→ YOUR ASSIGNMENT: Select from the records below every line that has the word "Подвеска" in it.

** Opening AVAILABLE DATA block **

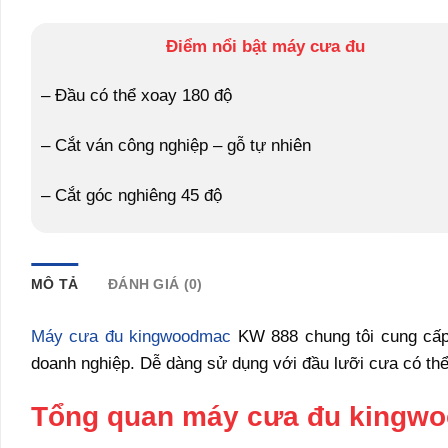
Điểm nổi bật máy cưa đu
– Đầu có thể xoay 180 độ
– Cắt ván công nghiệp – gỗ tự nhiên
– Cắt góc nghiêng 45 độ
MÔ TẢ
ĐÁNH GIÁ (0)
Máy cưa đu kingwoodmac
KW 888 chung tôi cung cấp t
doanh nghiệp. Dễ dàng sử dụng với đầu lưỡi cưa có thể
Tổng quan máy cưa đu kingw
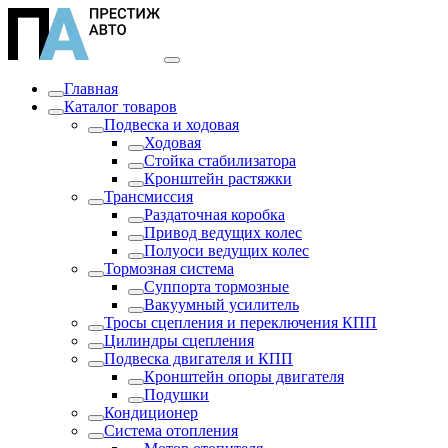
Главная
Каталог товаров
Подвеска и ходовая
Ходовая
Стойка стабилизатора
Кронштейн растяжки
Трансмиссия
Раздаточная коробка
Привод ведущих колес
Полуоси ведущих колес
Тормозная система
Суппорта тормозные
Вакуумный усилитель
Тросы сцепления и переключения КПП
Цилиндры сцепления
Подвеска двигателя и КПП
Кронштейн опоры двигателя
Подушки
Кондиционер
Система отопления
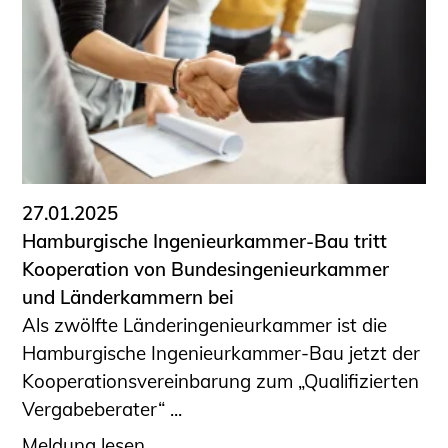
27.01.2025
Hamburgische Ingenieurkammer-Bau tritt
Kooperation von Bundesingenieurkammer
und Länderkammern bei
Als zwölfte Länderingenieurkammer ist die
Hamburgische Ingenieurkammer-Bau jetzt der
Kooperationsvereinbarung zum „Qualifizierten
Vergabeberater“ ...
Meldung lesen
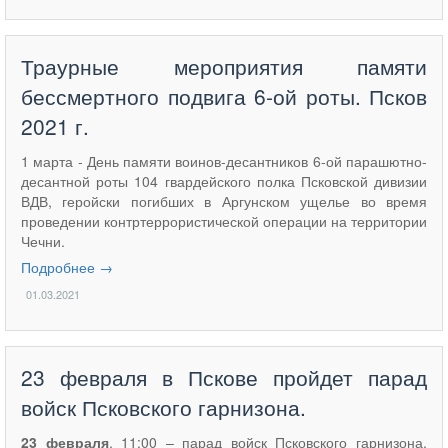
Траурные мероприятия памяти
бессмертного подвига 6-ой роты. Псков
2021 г.
1 марта - День памяти воинов-десантников 6-ой парашютно-
десантной роты 104 гвардейского полка Псковской дивизии
ВДВ, геройски погибших в Аргунском ущелье во время
проведении контртеррористической операции на территории
Чечни.
Подробнее →
01.03.2021
23 февраля в Пскове пройдет парад
войск Псковского гарнизона.
23 февраля
, 11:00 – парад войск Псковского гарнизона.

** Closing AVAILABLE DATA block **

→ RESULT:
Подвеска и ходовая
Подвеска двигателя и КПП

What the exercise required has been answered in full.